«Begin at the beginning – the King said gravely – and go on till you come to the end; then stop »  – Lewis Carroll, Alice in Wonderland

Here I am, writing the final newsletter of this GraWIToN adventure. Supposedly, this should come about at the time when I finish my PhD. In fact, I still have quite a long way to go: I began to work in January rather than October, and a PhD in the UK lasts about 3.5 years while the GraWIToN project is only 3 years. All this means that I will be wearing the amazing British graduation robes in a little less than a year.


With a Hogwarts-style graduation ceremony like this, who would not want a PhD from the University of Glasgow?

However, the end already looms on the horizon. Your supervisor starts to ask for a thesis plan, suggests that you wrap up the experimental work and write a paper... and then you try to remember what happened in all this time. What’s been going on, you wonder, in the epic battle against lossy optical coatings?

Well… I spent two weeks last summer polishing silicon samples at Gooch & Housego in England, to understand the effect of the polishing process on the optical properties of silicon surfaces. Last September, Glasgow hosted a LVC meeting, the most important conference in the LIGO-Virgo Collaboration, which we had a lot of fun organising. We made sure our guests from all over the world could taste proper Scotch whisky and enjoy the dramatic landscapes of Scotland! In autumn, we GraWIToNs had the last two Schools of our program: one on lasers in Hannover, one about project management at EGO in Italy.

Then, after a quiet winter and spring (sometimes I think we travel so much to present our work that we forget to actually do it!) in July came the big opportunity for me to go to the 12th Amaldi Conference on Gravitational Waves in Pasadena, California. First intercontinental trip of my life! I gave a talk on the construction of a scatterometer in Glasgow, an instrument to measure light scattered off the optical axis from a material. It is important to know this quantity accurately, when we think about what material to use to make the mirrors for the next generation of gravitational wave detectors. After the conference, I took the chance to reward myself with a solo road trip around California and it was amazing (not research-related, ok….)

I have no words to say how lucky I feel about being part of GraWIToN. All the amazing experiences I lived because of it will remain as a fundamental part of my formation, forever.
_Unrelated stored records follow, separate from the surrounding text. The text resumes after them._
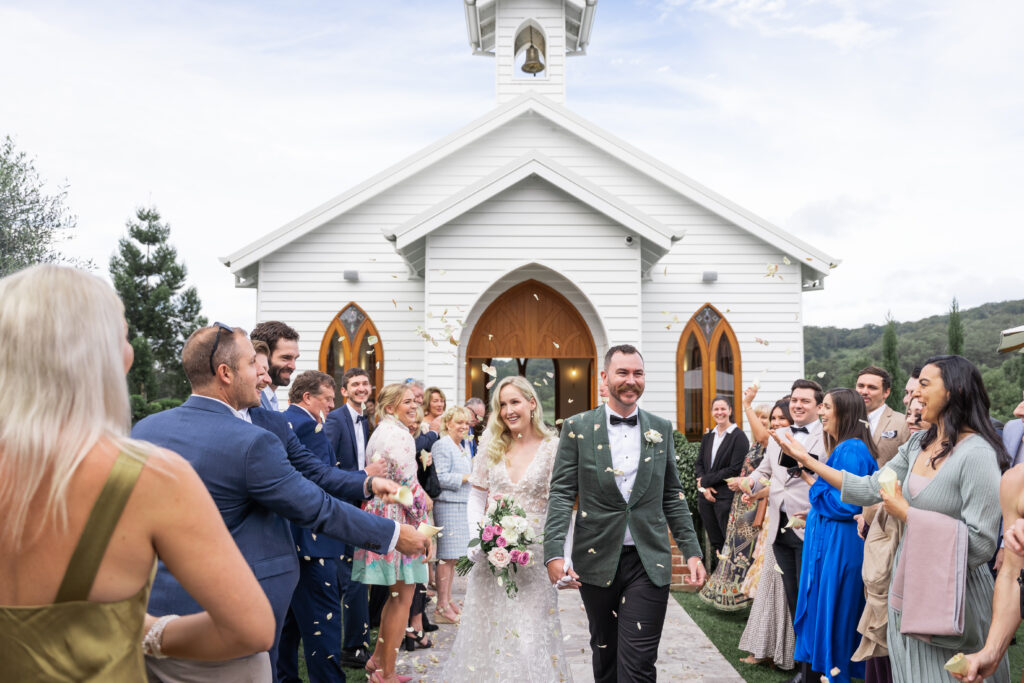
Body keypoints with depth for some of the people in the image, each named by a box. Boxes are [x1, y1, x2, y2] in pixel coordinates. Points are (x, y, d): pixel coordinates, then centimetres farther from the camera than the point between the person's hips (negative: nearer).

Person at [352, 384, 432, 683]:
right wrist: (421, 520, -10)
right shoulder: (398, 434, -15)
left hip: (381, 511, 10)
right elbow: (406, 482, -19)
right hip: (397, 519, -10)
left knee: (398, 593, 19)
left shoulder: (380, 431, 16)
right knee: (403, 596, -1)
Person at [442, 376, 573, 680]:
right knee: (486, 629, 10)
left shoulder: (553, 448, -5)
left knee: (529, 637, 0)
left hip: (533, 555, -3)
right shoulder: (492, 446, 5)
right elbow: (477, 496, 9)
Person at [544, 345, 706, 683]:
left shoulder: (661, 429, 6)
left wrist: (692, 552, 4)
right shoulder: (576, 428, -1)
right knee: (604, 651, 17)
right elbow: (561, 493, -4)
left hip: (649, 562, 0)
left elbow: (672, 496, 10)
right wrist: (554, 553, -15)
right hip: (597, 560, 0)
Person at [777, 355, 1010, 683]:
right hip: (909, 582, 7)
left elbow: (981, 545, -22)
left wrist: (906, 514, -18)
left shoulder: (977, 453, -20)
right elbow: (870, 489, 7)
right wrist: (806, 459, 5)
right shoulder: (918, 444, 3)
There is one bitter note to this: we GraWIToN are meant to have one last final event in Glasgow next week as I am writing. It was supposed to be the last occasion to meet, discuss our work, and maybe the last time we will see each other ever again. The gravitational wave community is a small world, but not all of us will remain in it. Alas, some GraWIToNs were not granted a UK visa in time to join the meeting. It hurts, when I think I could not say farewell to friends who shared this adventure with me until now, and might soon go to other continents, just for the stupidity of borders and bureaucracy. And it must hurt them, to not feel welcome in a country just because the passport they have is not powerful enough to let them in, unlike my privileged one. Passports do not (or should not) exist in science, but unfortunately they do exist in real life.

Right now, I am working to finish the scattering work in time to attempt to write a paper about it before the end of my PhD. That would be my first first-author paper. Meanwhile, another paper on optical absorption in amorphous silicon coatings is in the making. Hopefully, with the help of my supervisor, I will make the most of the work I’ve done in this time in Glasgow! And then, writing, writing and writing… this scares me quite a lot. And finally, the end of the PhD and the beginning of a new life. Where? Doing what? In what country? I absolutely don’t know. I’d like to join my girlfriend in Germany, we’re seeing if this can work out for me. But there will be time to think about that. First, I have a thesis to write.

I find the division of science in projects, papers and thesis chapters very artificial. It is just a human practical necessity, but knowledge is a continuum and never ends. For every answer you find, more questions appear. What you do today doesn’t mean much, if you don’t consider what you or your colleagues (in the lab next door or on the other side of the world) did yesterday or will do tomorrow. Just because my PhD ends, it doesn’t mean that was I was working on is done. Unfortunately, we are far from having the answer to how the coatings for the next generation of detectors should be.

I have begun this PhD not knowing what lay ahead, and now, after three and a half years, I will be wrapping up my work and trying to put together a thesis, only because I must and not because I think I finished my job or I found all the answers I was looking for. The relay baton of knowledge, that has being passed on from generation to generation for centuries, will carry on regardless of me, and I was just lucky enough to touch on it for a moment along its journey.

Science is a relay race, and GraWIToN allowed me to touch on the baton for a moment.